[Your objective] In the copy, keep every word of the data below and none of its pictures.

[Given data]
=== Begin Enclosure ===
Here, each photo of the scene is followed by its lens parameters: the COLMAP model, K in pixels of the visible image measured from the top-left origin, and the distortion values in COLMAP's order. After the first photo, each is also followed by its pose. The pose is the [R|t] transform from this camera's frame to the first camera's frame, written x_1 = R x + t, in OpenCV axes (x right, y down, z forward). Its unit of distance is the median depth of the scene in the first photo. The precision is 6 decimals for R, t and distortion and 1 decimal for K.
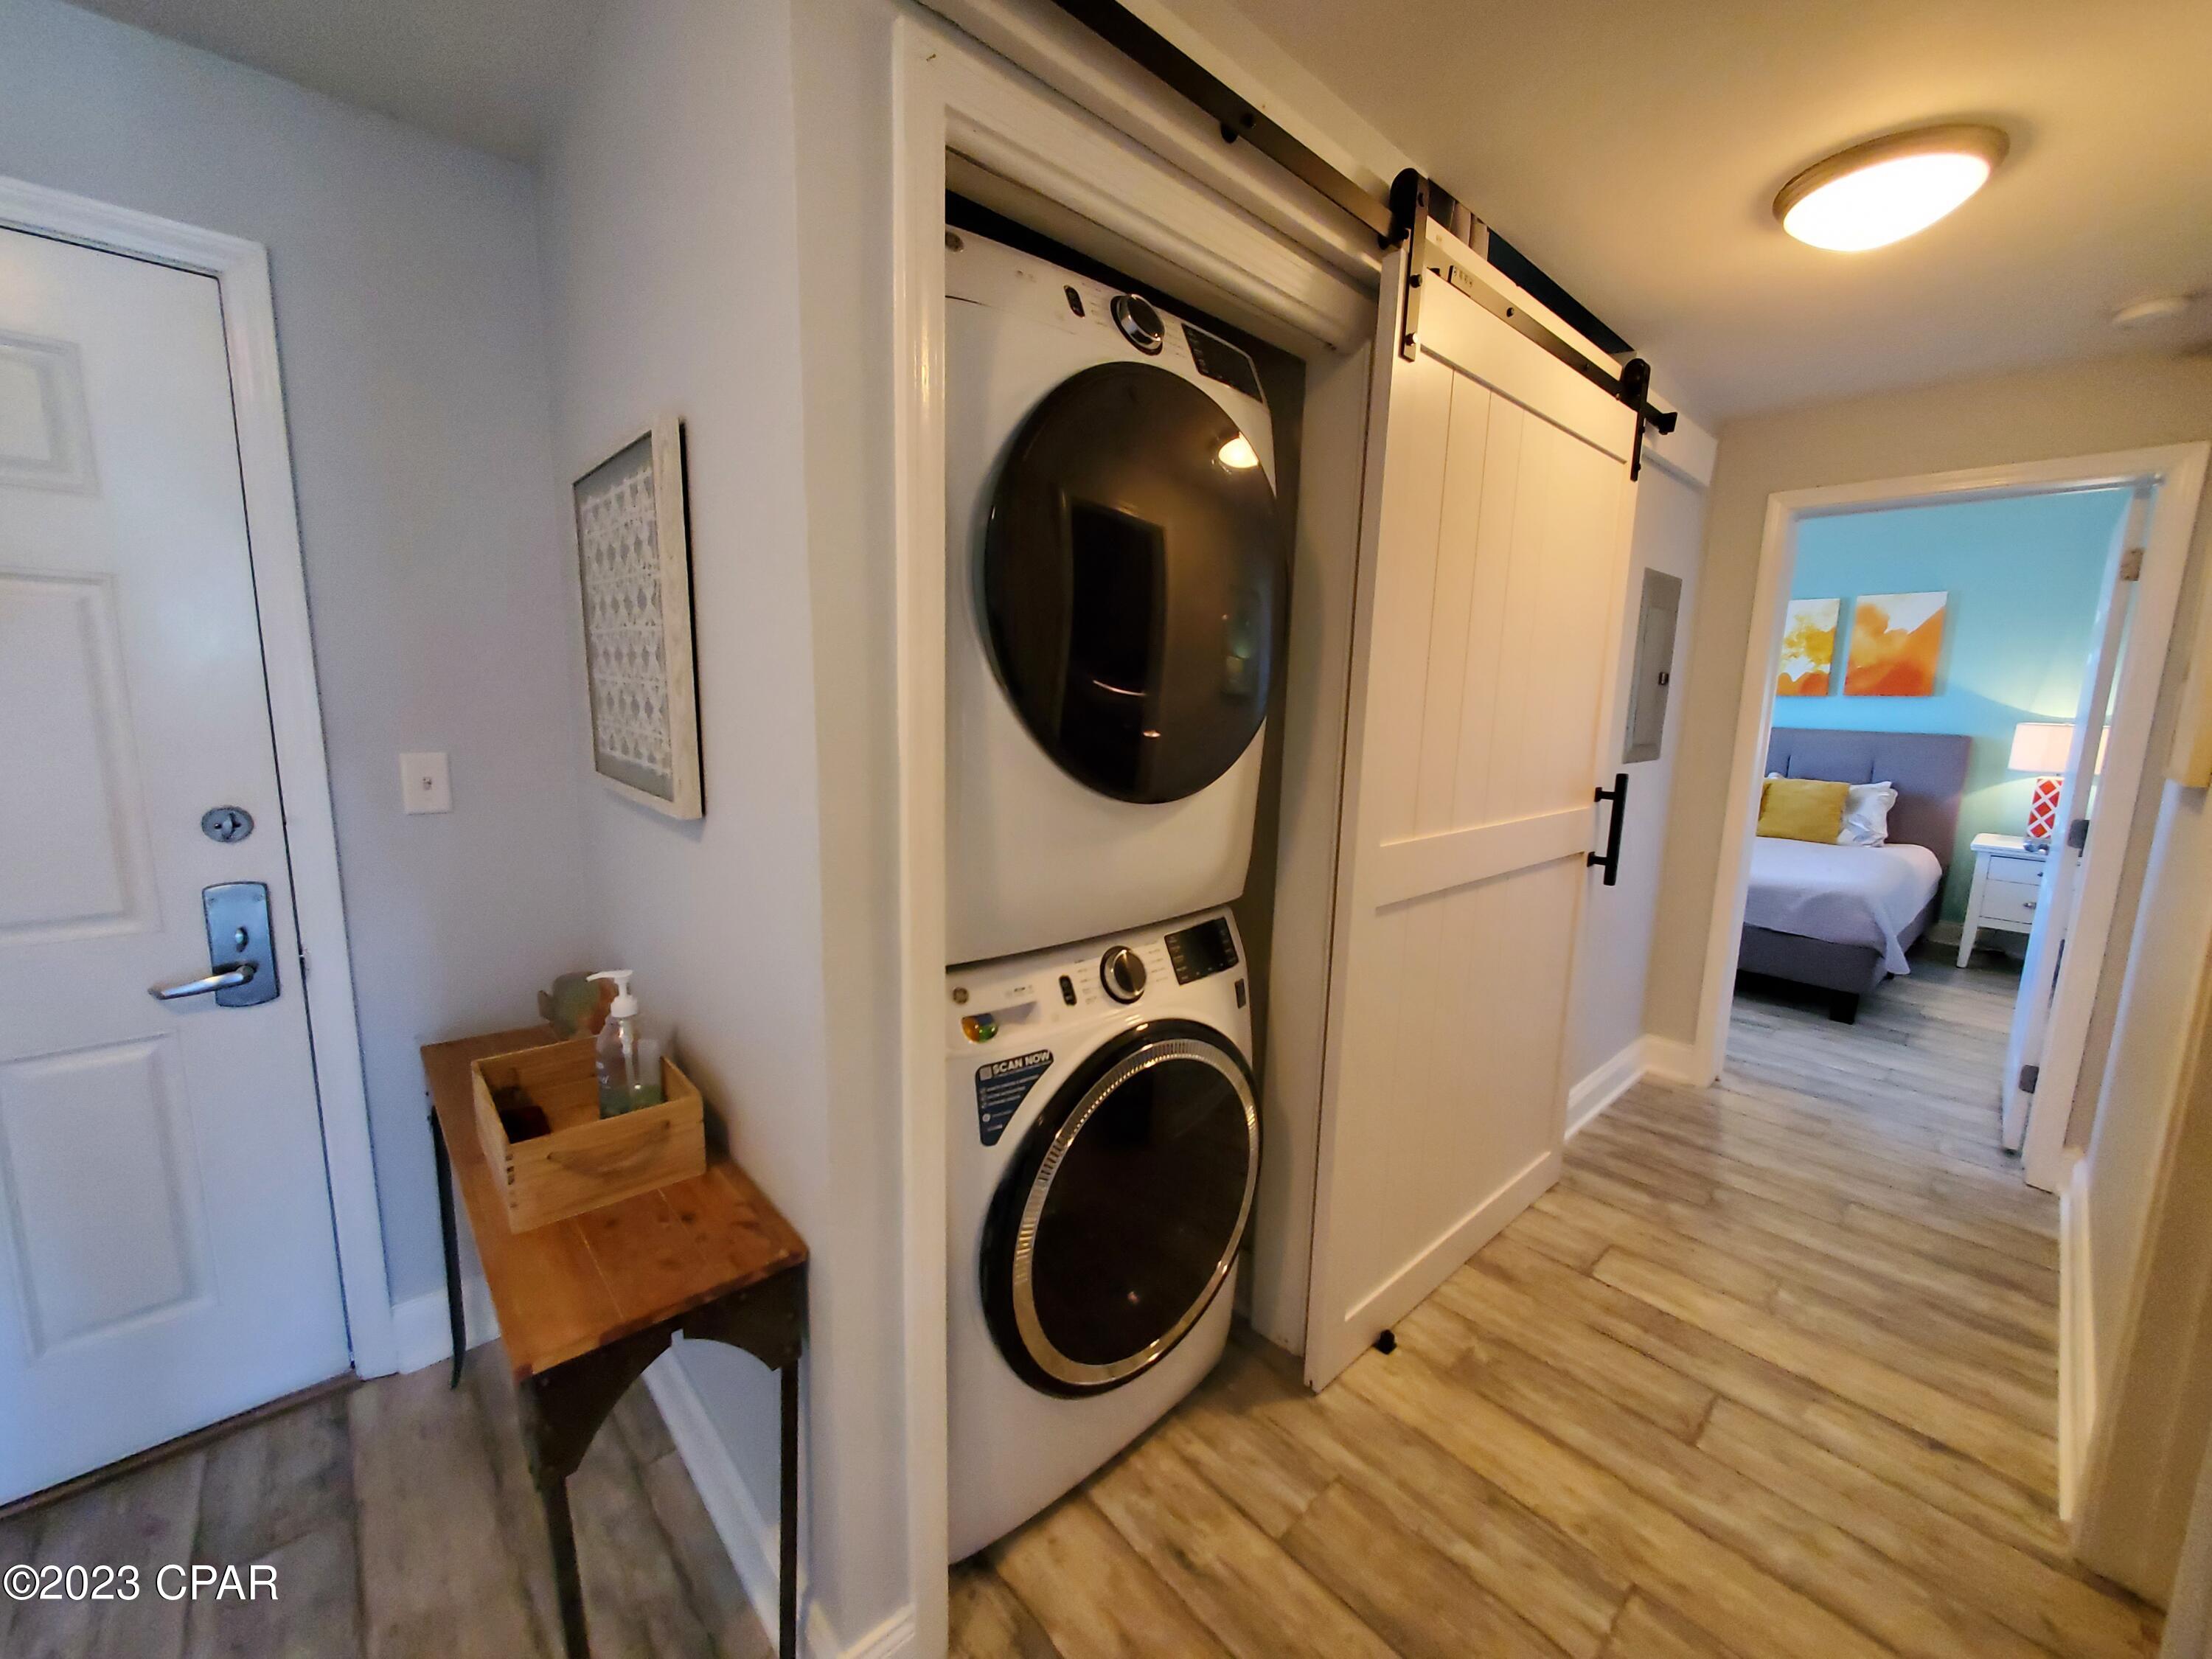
lens RADIAL K [[878.7, 0, 1109.2], [0, 878.7, 833.3], [0, 0, 1]] dist [0.004271, -0.000503]
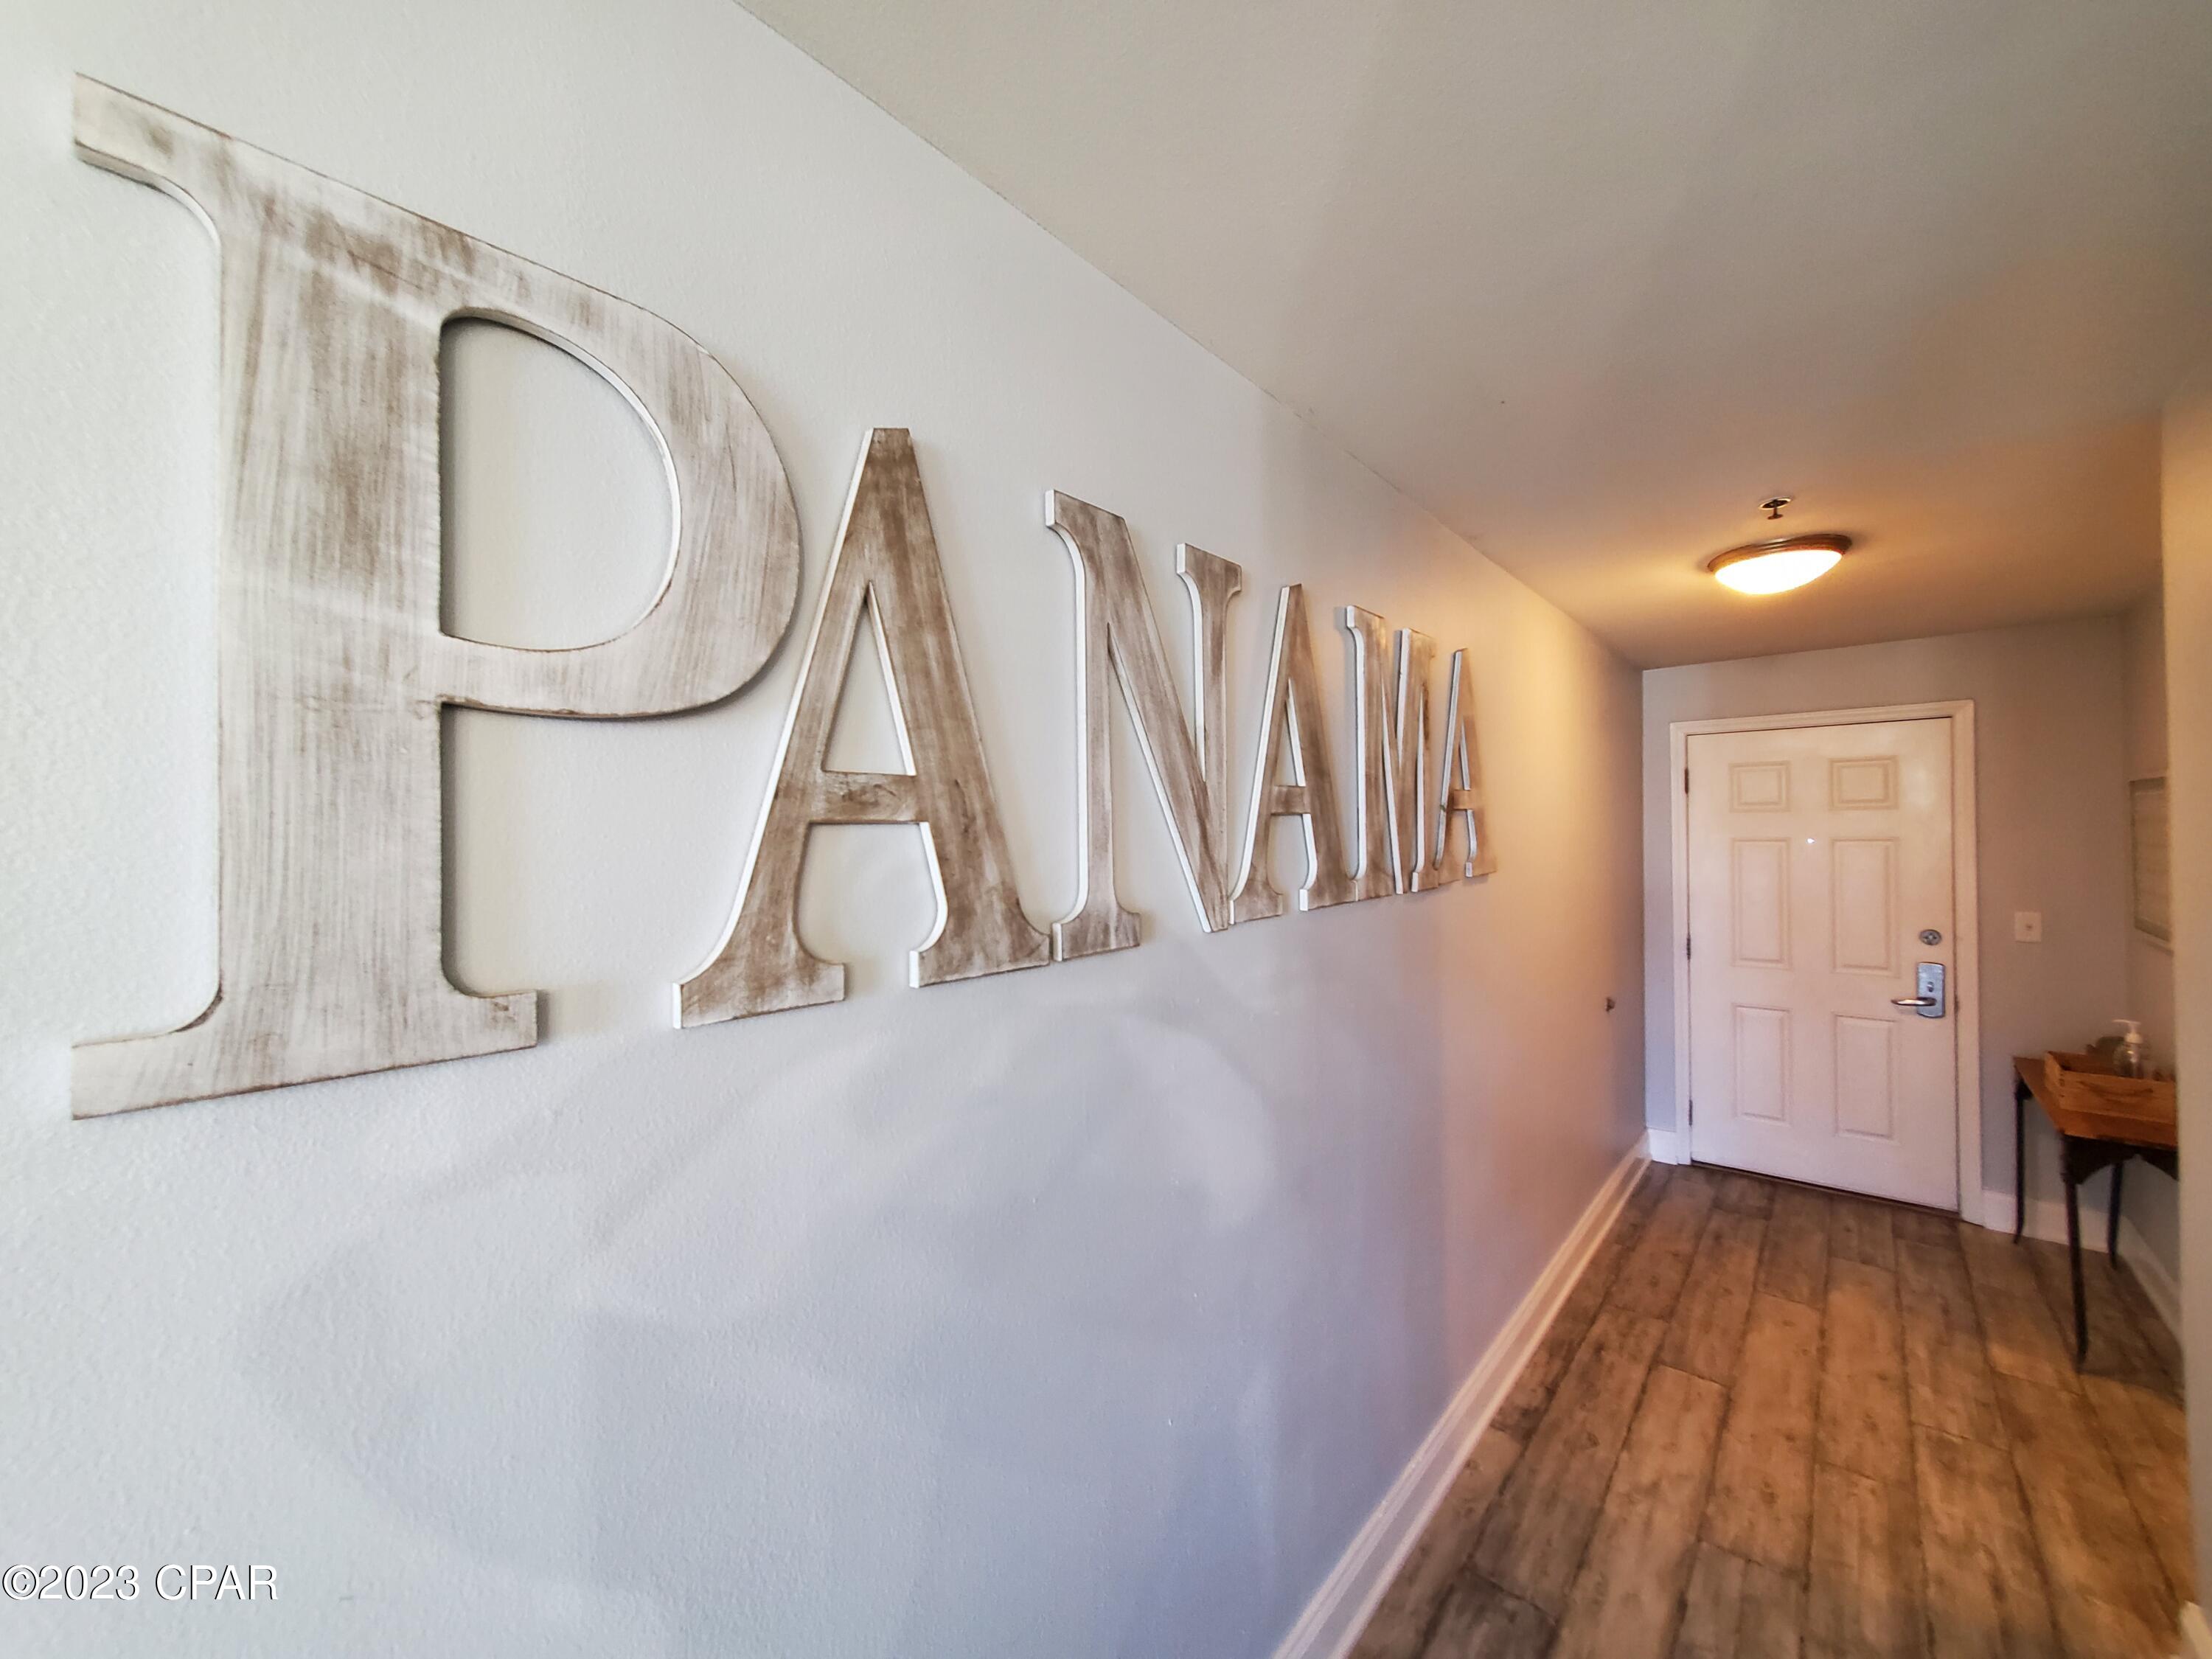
lens RADIAL K [[878.7, 0, 1108.2], [0, 878.7, 828.8], [0, 0, 1]] dist [0.004271, -0.000503]
pose [[0.129665, -0.030898, -0.991076, 1.090214], [-0.143820, 0.988359, -0.049629, 0.139304], [0.981072, 0.148972, 0.123712, -1.532346]]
=== End Enclosure ===
[Solution below]
Here, each photo of the scene is followed by its lens parameters: the COLMAP model, K in pixels of the visible image measured from the top-left origin, and the distortion values in COLMAP's order. After the first photo, each is also followed by its pose. The pose is the [R|t] transform from this camera's frame to the first camera's frame, written x_1 = R x + t, in OpenCV axes (x right, y down, z forward). Its unit of distance is the median depth of the scene in the first photo. The precision is 6 decimals for R, t and distortion and 1 decimal for K.
lens RADIAL K [[878.7, 0, 1109.2], [0, 878.7, 833.3], [0, 0, 1]] dist [0.004271, -0.000503]
lens RADIAL K [[878.7, 0, 1108.2], [0, 878.7, 828.8], [0, 0, 1]] dist [0.004271, -0.000503]
pose [[0.129665, -0.030898, -0.991076, 1.090214], [-0.143820, 0.988359, -0.049629, 0.139304], [0.981072, 0.148972, 0.123712, -1.532346]]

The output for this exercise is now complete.